§ What is expected: Give the lines below, from the one holding "- Atividades Básicas" through the one holding "You can use", inclusive, as a Markdown table with a column named Row for the row number and a column named Line for the line itself. Leave out blank lines.

::::

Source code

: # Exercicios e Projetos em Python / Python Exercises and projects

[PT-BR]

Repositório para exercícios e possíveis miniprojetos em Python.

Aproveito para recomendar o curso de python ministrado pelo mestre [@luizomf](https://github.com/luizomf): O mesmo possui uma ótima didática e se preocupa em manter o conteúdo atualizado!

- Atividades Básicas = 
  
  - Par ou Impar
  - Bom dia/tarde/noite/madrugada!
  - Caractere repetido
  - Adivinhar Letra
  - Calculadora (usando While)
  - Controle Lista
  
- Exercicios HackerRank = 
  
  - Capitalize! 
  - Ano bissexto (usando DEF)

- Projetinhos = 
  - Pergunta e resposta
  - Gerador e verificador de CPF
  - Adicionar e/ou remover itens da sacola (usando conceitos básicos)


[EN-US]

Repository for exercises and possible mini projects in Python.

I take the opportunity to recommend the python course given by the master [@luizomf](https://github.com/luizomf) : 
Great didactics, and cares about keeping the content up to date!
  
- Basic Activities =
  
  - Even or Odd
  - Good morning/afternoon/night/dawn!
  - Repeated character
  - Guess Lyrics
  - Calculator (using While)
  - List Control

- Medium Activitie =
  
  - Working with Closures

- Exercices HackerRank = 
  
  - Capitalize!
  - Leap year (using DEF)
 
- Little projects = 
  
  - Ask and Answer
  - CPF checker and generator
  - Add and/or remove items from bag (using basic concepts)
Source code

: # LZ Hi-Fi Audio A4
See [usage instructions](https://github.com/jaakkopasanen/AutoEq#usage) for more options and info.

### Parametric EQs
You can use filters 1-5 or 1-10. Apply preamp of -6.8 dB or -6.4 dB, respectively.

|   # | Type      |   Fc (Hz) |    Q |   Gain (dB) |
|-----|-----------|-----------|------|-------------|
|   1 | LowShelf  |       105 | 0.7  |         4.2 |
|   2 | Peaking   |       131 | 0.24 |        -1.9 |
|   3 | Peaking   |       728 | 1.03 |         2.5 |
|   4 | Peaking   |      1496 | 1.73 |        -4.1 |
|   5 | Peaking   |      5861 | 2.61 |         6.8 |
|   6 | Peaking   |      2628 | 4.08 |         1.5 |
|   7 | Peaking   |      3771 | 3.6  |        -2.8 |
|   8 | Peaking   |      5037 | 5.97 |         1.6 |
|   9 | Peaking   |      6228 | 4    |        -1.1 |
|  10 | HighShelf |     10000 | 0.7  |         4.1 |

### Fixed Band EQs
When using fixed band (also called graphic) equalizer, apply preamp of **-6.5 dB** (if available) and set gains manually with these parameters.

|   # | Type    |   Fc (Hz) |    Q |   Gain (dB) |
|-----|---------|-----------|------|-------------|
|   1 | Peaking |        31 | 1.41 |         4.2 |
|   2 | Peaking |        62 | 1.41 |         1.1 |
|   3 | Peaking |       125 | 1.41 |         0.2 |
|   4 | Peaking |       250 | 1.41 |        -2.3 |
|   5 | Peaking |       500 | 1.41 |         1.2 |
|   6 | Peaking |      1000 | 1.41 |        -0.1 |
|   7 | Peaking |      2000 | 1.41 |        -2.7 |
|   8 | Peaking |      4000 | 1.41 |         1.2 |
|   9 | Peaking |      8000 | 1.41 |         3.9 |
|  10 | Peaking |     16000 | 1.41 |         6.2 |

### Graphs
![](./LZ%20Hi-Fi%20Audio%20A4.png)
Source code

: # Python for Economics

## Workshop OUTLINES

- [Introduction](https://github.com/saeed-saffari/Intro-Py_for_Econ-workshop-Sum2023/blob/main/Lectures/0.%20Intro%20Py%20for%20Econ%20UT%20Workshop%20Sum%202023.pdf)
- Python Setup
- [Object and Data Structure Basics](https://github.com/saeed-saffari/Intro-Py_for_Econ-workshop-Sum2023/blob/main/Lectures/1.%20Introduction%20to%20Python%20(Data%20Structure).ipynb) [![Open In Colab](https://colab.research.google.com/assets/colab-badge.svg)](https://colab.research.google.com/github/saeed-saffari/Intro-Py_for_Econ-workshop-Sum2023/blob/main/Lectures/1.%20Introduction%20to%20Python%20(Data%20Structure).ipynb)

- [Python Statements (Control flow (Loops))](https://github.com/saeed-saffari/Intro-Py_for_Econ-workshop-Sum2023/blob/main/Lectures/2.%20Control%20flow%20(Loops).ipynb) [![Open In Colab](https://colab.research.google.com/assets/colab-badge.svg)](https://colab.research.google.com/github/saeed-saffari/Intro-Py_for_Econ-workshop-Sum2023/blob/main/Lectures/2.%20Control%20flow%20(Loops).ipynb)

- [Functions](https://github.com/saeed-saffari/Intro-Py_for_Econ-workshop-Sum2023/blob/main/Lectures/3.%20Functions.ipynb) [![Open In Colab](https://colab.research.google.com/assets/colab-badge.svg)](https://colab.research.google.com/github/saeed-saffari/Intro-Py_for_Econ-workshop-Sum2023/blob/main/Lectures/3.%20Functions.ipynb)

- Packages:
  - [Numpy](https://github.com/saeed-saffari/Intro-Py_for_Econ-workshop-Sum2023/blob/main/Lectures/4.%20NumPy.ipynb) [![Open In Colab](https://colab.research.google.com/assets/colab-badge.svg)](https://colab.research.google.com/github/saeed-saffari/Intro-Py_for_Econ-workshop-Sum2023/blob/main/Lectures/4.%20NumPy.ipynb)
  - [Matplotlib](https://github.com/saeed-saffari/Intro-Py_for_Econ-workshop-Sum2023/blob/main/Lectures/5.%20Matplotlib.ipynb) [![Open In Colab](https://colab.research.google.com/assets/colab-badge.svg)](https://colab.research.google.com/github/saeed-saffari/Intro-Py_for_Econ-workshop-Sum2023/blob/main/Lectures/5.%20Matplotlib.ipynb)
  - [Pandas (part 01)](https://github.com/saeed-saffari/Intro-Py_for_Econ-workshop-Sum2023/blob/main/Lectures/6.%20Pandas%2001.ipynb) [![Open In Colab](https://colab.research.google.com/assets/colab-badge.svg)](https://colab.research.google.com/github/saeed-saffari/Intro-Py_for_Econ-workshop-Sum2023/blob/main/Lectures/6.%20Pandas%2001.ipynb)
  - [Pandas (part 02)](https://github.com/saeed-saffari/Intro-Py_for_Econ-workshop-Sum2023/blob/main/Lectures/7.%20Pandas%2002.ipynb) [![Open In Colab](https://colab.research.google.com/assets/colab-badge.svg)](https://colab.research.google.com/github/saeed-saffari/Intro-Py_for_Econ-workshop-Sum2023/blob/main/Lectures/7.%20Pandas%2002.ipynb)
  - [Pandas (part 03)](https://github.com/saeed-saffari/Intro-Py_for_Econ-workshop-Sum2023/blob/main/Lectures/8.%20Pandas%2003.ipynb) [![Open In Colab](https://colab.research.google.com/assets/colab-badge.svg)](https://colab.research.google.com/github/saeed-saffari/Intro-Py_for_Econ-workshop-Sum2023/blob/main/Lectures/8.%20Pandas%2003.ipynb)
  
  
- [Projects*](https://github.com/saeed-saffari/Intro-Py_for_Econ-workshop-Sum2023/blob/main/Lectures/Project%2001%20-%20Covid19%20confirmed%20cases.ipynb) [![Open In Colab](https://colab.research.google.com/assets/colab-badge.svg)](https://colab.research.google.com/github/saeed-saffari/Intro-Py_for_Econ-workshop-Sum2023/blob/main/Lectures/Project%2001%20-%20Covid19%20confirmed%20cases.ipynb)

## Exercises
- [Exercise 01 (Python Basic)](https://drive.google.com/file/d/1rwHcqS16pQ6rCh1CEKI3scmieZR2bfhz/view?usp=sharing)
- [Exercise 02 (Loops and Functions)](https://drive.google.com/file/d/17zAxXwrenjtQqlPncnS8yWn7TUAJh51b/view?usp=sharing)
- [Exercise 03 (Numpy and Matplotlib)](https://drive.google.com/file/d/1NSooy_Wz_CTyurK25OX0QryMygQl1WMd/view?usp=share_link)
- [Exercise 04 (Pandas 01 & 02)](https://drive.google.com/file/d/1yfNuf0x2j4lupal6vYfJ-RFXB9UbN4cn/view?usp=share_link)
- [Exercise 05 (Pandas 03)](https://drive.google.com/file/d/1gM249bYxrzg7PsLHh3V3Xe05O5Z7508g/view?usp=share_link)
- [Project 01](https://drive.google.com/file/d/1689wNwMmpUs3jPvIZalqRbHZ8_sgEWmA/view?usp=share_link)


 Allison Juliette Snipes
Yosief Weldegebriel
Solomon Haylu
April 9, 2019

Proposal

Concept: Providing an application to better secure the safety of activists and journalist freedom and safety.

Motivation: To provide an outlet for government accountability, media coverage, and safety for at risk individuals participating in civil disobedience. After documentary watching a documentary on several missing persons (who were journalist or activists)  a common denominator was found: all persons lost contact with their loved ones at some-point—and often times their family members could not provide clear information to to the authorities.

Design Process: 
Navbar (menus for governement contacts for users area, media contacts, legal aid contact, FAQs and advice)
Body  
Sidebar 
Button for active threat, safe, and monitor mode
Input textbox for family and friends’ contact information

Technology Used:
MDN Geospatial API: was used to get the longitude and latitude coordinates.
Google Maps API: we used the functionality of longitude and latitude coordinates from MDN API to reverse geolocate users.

::::

§ Answer below:
| Row | Line |
|---|---|
| 1 | - Atividades Básicas =  |
| 2 |   - Par ou Impar |
| 3 |   - Bom dia/tarde/noite/madrugada! |
| 4 |   - Caractere repetido |
| 5 |   - Adivinhar Letra |
| 6 |   - Calculadora (usando While) |
| 7 |   - Controle Lista |
| 8 | - Exercicios HackerRank =  |
| 9 |   - Capitalize!  |
| 10 |   - Ano bissexto (usando DEF) |
| 11 | - Projetinhos =  |
| 12 |   - Pergunta e resposta |
| 13 |   - Gerador e verificador de CPF |
| 14 |   - Adicionar e/ou remover itens da sacola (usando conceitos básicos) |
| 15 | [EN-US] |
| 16 | Repository for exercises and possible mini projects in Python. |
| 17 | I take the opportunity to recommend the python course given by the master [@luizomf](https://github.com/luizomf) :  |
| 18 | Great didactics, and cares about keeping the content up to date! |
| 19 | - Basic Activities = |
| 20 |   - Even or Odd |
| 21 |   - Good morning/afternoon/night/dawn! |
| 22 |   - Repeated character |
| 23 |   - Guess Lyrics |
| 24 |   - Calculator (using While) |
| 25 |   - List Control |
| 26 | - Medium Activitie = |
| 27 |   - Working with Closures |
| 28 | - Exercices HackerRank =  |
| 29 |   - Capitalize! |
| 30 |   - Leap year (using DEF) |
| 31 | - Little projects =  |
| 32 |   - Ask and Answer |
| 33 |   - CPF checker and generator |
| 34 |   - Add and/or remove items from bag (using basic concepts) |
| 35 | Source code |
| 36 | : # LZ Hi-Fi Audio A4 |
| 37 | See [usage instructions](https://github.com/jaakkopasanen/AutoEq#usage) for more options and info. |
| 38 | ### Parametric EQs |
| 39 | You can use filters 1-5 or 1-10. Apply preamp of -6.8 dB or -6.4 dB, respectively. |